• Page-level text extractions:
_____

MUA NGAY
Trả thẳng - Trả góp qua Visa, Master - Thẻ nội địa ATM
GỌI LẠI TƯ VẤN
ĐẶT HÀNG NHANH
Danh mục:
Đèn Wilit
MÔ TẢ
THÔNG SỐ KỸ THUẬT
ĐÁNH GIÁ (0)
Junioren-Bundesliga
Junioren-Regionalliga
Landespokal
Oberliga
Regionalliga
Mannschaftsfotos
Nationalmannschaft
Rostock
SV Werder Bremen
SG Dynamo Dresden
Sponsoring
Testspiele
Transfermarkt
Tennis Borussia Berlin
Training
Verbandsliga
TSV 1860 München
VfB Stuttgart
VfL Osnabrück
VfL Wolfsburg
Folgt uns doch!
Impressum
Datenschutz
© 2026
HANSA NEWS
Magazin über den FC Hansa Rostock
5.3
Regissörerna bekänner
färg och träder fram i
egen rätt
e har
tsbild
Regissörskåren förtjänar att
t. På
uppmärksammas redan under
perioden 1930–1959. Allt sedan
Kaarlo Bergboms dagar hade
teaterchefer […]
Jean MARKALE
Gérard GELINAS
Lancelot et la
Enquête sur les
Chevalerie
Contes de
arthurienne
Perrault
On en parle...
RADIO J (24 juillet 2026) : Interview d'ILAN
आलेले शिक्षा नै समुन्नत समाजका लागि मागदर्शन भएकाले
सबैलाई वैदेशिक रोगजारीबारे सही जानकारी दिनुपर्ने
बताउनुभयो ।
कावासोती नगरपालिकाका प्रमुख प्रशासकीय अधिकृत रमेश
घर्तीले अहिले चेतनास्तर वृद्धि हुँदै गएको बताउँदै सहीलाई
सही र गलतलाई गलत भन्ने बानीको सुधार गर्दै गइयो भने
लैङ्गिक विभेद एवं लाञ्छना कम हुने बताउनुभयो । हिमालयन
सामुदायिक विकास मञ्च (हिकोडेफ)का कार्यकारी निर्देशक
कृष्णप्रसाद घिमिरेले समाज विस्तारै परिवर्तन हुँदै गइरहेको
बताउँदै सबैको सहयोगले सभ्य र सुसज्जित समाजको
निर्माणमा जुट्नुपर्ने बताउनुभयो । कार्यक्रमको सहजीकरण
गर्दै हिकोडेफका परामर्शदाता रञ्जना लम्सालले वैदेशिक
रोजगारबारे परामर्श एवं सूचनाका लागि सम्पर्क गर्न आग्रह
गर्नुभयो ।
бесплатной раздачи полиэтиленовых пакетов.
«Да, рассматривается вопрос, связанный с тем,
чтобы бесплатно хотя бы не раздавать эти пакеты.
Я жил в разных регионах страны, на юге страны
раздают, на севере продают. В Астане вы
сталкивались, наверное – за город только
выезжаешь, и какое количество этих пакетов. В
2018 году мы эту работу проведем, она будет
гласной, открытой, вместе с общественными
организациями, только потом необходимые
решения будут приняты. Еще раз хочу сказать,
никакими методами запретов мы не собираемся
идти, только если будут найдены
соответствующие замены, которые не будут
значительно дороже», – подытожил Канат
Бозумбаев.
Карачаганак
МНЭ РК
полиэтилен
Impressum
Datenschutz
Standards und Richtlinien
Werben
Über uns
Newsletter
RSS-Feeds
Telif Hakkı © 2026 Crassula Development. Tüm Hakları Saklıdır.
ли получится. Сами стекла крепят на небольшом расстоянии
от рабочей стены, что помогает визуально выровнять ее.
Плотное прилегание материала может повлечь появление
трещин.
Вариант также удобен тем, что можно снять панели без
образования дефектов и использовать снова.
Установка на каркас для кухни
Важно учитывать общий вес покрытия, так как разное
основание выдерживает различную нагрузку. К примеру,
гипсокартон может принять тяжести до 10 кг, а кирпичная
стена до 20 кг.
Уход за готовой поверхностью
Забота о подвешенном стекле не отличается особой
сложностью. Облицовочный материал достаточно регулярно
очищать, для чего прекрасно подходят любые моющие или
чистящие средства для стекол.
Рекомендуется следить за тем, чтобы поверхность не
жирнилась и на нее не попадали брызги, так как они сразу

_____

• What to work on: Would you retype all of the lines shown above, exactly as given?

• Solution to this exercise:
MUA NGAY
Trả thẳng - Trả góp qua Visa, Master - Thẻ nội địa ATM
GỌI LẠI TƯ VẤN
ĐẶT HÀNG NHANH
Danh mục:
Đèn Wilit
MÔ TẢ
THÔNG SỐ KỸ THUẬT
ĐÁNH GIÁ (0)
Junioren-Bundesliga
Junioren-Regionalliga
Landespokal
Oberliga
Regionalliga
Mannschaftsfotos
Nationalmannschaft
Rostock
SV Werder Bremen
SG Dynamo Dresden
Sponsoring
Testspiele
Transfermarkt
Tennis Borussia Berlin
Training
Verbandsliga
TSV 1860 München
VfB Stuttgart
VfL Osnabrück
VfL Wolfsburg
Folgt uns doch!
Impressum
Datenschutz
© 2026
HANSA NEWS
Magazin über den FC Hansa Rostock
5.3
Regissörerna bekänner
färg och träder fram i
egen rätt
e har
tsbild
Regissörskåren förtjänar att
t. På
uppmärksammas redan under
perioden 1930–1959. Allt sedan
Kaarlo Bergboms dagar hade
teaterchefer […]
Jean MARKALE
Gérard GELINAS
Lancelot et la
Enquête sur les
Chevalerie
Contes de
arthurienne
Perrault
On en parle...
RADIO J (24 juillet 2026) : Interview d'ILAN
आलेले शिक्षा नै समुन्नत समाजका लागि मागदर्शन भएकाले
सबैलाई वैदेशिक रोगजारीबारे सही जानकारी दिनुपर्ने
बताउनुभयो ।
कावासोती नगरपालिकाका प्रमुख प्रशासकीय अधिकृत रमेश
घर्तीले अहिले चेतनास्तर वृद्धि हुँदै गएको बताउँदै सहीलाई
सही र गलतलाई गलत भन्ने बानीको सुधार गर्दै गइयो भने
लैङ्गिक विभेद एवं लाञ्छना कम हुने बताउनुभयो । हिमालयन
सामुदायिक विकास मञ्च (हिकोडेफ)का कार्यकारी निर्देशक
कृष्णप्रसाद घिमिरेले समाज विस्तारै परिवर्तन हुँदै गइरहेको
बताउँदै सबैको सहयोगले सभ्य र सुसज्जित समाजको
निर्माणमा जुट्नुपर्ने बताउनुभयो । कार्यक्रमको सहजीकरण
गर्दै हिकोडेफका परामर्शदाता रञ्जना लम्सालले वैदेशिक
रोजगारबारे परामर्श एवं सूचनाका लागि सम्पर्क गर्न आग्रह
गर्नुभयो ।
бесплатной раздачи полиэтиленовых пакетов.
«Да, рассматривается вопрос, связанный с тем,
чтобы бесплатно хотя бы не раздавать эти пакеты.
Я жил в разных регионах страны, на юге страны
раздают, на севере продают. В Астане вы
сталкивались, наверное – за город только
выезжаешь, и какое количество этих пакетов. В
2018 году мы эту работу проведем, она будет
гласной, открытой, вместе с общественными
организациями, только потом необходимые
решения будут приняты. Еще раз хочу сказать,
никакими методами запретов мы не собираемся
идти, только если будут найдены
соответствующие замены, которые не будут
значительно дороже», – подытожил Канат
Бозумбаев.
Карачаганак
МНЭ РК
полиэтилен
Impressum
Datenschutz
Standards und Richtlinien
Werben
Über uns
Newsletter
RSS-Feeds
Telif Hakkı © 2026 Crassula Development. Tüm Hakları Saklıdır.
ли получится. Сами стекла крепят на небольшом расстоянии
от рабочей стены, что помогает визуально выровнять ее.
Плотное прилегание материала может повлечь появление
трещин.
Вариант также удобен тем, что можно снять панели без
образования дефектов и использовать снова.
Установка на каркас для кухни
Важно учитывать общий вес покрытия, так как разное
основание выдерживает различную нагрузку. К примеру,
гипсокартон может принять тяжести до 10 кг, а кирпичная
стена до 20 кг.
Уход за готовой поверхностью
Забота о подвешенном стекле не отличается особой
сложностью. Облицовочный материал достаточно регулярно
очищать, для чего прекрасно подходят любые моющие или
чистящие средства для стекол.
Рекомендуется следить за тем, чтобы поверхность не
жирнилась и на нее не попадали брызги, так как они сразу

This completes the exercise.